> Texto dado:
-------------------------
La pandemia, fenómeno que nadie había previsto y que lo ha invadido todo, ha hecho renacer la vieja pregunta: ¿por qué?, ¿por qué hay tanto sufrimiento en el mundo?
¿Qué hice yo de malo para tener que sufrir?, ¿no dicen que Dios es amor?, ¿y por qué entonces permite esto?...
Sí, hay mucho sufrimiento: enfermedades y accidentes, sequías e inundaciones, pobreza y desempleo, crímenes e injusticias, cárceles y hospitales repletos. ¿Por qué? ¿se equivocó Dios?, ¿no supo prever?, ¿nos está castigando?
Se puede intentar un balbuceo, pero no hay respuesta. Después del de Dios, tan misterioso e incomprensible, no hay misterio más grande que el del sufrimiento.
La pregunta es muy antigua. Varios salmos y todo el libro de Job están dedicados al porqué del sufrimiento; pero ninguno da una respuesta que deje satisfecho. Solo invitan a fiarse de Dios, a poner nuestra confianza en Dios, a esperar de Él algo mejor.
-------------------------
> Registros dados:
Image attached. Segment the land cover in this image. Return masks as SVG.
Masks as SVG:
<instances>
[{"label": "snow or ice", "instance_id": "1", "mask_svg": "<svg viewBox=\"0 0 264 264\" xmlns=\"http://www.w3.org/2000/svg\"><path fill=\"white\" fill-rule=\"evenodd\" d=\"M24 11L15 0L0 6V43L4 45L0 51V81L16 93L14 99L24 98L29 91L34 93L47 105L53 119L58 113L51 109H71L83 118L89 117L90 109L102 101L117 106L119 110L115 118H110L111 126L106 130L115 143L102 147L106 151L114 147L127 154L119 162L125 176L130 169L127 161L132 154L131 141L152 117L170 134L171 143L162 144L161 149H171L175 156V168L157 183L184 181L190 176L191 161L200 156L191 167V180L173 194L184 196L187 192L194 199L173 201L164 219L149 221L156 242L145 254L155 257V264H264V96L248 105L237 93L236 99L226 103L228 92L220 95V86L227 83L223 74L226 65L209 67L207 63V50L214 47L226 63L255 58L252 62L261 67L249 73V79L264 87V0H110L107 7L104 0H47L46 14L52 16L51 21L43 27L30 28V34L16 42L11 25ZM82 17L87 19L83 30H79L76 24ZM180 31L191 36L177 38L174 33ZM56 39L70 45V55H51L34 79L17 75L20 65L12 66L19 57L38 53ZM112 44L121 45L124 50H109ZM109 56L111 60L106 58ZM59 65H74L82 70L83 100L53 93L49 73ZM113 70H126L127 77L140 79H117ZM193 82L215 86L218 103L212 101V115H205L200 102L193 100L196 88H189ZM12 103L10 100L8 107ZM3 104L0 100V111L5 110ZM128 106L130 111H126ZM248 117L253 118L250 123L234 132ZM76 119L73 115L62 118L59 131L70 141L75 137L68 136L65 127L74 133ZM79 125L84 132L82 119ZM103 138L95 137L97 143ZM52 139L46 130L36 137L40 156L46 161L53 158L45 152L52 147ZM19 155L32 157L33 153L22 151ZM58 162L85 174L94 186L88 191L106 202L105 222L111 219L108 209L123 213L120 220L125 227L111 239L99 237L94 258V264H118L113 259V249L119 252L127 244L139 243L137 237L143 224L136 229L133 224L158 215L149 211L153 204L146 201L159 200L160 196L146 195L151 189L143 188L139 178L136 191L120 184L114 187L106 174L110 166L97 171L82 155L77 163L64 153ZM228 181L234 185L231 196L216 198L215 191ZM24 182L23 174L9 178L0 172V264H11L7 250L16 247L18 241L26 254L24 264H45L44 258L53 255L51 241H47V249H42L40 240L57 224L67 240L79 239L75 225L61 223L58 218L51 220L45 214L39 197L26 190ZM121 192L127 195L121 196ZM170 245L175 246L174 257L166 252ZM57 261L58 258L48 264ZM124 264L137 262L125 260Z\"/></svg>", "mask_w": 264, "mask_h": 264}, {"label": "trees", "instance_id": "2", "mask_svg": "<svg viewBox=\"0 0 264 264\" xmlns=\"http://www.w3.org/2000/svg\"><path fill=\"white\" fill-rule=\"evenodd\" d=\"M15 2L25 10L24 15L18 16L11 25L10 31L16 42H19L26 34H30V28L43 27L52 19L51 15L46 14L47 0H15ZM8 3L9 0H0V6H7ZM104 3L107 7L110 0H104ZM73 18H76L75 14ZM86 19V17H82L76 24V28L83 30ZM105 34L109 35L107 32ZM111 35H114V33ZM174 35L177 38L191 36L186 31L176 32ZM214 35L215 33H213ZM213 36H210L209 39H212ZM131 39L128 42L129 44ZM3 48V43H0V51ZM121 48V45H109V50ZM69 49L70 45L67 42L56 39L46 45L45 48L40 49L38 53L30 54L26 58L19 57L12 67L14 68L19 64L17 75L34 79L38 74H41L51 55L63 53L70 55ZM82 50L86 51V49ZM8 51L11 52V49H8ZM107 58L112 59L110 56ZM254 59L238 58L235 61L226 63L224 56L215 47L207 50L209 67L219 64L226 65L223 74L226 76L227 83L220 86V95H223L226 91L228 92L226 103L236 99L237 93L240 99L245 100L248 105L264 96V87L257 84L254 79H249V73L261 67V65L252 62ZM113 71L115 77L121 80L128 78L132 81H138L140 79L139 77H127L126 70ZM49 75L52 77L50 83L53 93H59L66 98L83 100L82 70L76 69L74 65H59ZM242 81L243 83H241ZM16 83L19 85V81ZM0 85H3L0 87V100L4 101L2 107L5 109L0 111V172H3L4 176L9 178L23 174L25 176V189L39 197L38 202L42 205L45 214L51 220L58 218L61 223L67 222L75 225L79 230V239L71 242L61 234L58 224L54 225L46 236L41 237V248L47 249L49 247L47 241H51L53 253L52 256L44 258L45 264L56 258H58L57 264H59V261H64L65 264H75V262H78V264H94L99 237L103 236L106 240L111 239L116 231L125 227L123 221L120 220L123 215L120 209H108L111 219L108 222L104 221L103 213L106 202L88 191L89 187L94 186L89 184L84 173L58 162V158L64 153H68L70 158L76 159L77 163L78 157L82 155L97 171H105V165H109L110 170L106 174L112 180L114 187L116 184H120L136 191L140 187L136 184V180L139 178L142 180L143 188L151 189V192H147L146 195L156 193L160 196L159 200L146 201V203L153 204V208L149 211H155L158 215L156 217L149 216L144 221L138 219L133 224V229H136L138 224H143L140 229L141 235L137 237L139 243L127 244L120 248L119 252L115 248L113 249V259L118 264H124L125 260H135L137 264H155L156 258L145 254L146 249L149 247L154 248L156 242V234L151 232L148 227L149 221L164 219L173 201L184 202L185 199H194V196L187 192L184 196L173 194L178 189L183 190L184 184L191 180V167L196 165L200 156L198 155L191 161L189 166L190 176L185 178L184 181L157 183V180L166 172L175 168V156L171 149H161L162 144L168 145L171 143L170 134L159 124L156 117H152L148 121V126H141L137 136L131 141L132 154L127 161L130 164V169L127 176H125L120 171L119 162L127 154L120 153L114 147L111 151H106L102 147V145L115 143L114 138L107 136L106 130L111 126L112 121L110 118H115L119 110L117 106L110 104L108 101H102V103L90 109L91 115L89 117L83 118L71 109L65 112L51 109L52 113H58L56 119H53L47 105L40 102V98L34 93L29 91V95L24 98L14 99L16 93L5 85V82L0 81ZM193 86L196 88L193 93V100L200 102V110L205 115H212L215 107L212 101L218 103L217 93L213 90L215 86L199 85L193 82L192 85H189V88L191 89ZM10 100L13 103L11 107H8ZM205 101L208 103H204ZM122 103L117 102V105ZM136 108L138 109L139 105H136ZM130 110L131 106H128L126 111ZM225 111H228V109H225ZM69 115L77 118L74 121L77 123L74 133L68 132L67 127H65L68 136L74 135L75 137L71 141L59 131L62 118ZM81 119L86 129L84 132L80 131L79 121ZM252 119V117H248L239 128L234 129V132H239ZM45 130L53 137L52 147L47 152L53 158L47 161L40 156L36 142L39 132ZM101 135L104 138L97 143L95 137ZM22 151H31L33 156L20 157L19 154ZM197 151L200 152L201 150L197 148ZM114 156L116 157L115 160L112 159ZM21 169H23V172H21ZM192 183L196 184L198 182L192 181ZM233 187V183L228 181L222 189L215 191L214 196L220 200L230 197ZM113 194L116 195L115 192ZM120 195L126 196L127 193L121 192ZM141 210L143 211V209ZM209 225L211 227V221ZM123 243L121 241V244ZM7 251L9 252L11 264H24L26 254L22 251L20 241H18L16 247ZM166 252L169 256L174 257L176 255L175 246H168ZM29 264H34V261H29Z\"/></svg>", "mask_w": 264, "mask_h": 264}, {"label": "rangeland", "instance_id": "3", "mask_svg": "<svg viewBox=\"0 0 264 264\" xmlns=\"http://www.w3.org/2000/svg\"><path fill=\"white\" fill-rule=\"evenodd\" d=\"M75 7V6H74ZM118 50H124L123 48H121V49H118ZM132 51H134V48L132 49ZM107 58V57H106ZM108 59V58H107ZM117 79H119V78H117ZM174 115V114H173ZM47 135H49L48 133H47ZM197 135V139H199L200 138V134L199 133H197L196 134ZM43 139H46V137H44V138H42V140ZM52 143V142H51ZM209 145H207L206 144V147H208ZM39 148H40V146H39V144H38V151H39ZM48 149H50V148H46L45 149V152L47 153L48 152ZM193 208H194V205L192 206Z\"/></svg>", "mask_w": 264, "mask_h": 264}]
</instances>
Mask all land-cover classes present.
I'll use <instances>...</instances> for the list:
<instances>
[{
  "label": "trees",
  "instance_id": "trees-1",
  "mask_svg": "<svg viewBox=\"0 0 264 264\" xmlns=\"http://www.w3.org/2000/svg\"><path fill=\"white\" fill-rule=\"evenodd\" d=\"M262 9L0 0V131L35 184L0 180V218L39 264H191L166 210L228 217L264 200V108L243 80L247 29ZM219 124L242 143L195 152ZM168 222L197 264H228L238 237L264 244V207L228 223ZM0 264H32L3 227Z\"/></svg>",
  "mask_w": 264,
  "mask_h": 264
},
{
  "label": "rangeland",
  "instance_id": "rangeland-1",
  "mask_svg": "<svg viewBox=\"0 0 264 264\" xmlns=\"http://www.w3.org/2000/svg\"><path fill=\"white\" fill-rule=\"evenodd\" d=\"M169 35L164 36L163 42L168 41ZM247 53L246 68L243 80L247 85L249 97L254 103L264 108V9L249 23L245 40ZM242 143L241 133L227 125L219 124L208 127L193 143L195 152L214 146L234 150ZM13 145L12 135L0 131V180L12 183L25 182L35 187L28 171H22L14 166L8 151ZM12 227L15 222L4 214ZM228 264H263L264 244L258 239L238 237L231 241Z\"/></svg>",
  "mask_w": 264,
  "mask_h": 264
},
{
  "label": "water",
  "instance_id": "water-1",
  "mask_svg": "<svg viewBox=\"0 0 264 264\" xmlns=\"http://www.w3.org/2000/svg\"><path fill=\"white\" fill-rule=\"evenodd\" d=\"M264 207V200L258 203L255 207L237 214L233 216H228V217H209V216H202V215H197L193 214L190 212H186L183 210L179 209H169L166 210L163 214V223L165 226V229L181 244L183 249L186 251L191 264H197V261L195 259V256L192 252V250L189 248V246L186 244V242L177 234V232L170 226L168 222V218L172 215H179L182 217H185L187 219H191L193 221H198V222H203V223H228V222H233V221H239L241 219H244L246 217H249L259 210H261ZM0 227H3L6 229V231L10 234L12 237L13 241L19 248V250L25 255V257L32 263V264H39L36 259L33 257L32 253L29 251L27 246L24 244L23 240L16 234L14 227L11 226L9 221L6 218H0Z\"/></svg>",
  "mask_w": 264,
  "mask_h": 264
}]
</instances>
-------------------------
> Lo que harás: Sigue escribiendo el texto sobre el porqué del sufrimiento a partir de su última oración.

> Resultado de la tarea:
Y lo más extraño es que el mismo Jesús, aun siendo el Hijo, sufrió mucho: la incredulidad y el rechazo de su pueblo, la farsa de su proceso y la muerte más cruel.
¿Y qué decir de los innumerables mártires de ayer y de hoy? ¿Acaso estaban pagando por sus culpas?
¿Y yo? Cuando era pequeño me tocó vivir los años de la segunda guerra mundial.
Todo el país se paralizó: escuelas, trabajo, transporte. Vinieron los aviones y los bombardeos; muertos en la familia, papá secuestrado, mamá heroica en buscarnos refugios y algo de comer. Pero nunca oí una palabra contra Dios. Así cinco años, hasta que un día anunciaron: ¡Se terminó la guerra! Poco a poco volvió a abrirse el país: las escuelas, el trabajo, la reconstrucción.
La guerra me trajo un beneficio: ¡me permitió conocer a Don Bosco y a los salesianos!
Ellos me invitaron a enrolarme. Lo acepté con entusiasmo. Y fueron setenta años de relativa felicidad. Hasta que... Hasta que reapareció el sufrimiento: el extremo cansancio, la respiración fatigosa, la forzada inactividad. Y la nostalgia de aquellos años, cuando la salud me permitía entregarme a un trabajo incansable: las clases, el canto, la actividad pastoral, los grupos juveniles, la subida a los volcanes y las caminatas por la playa.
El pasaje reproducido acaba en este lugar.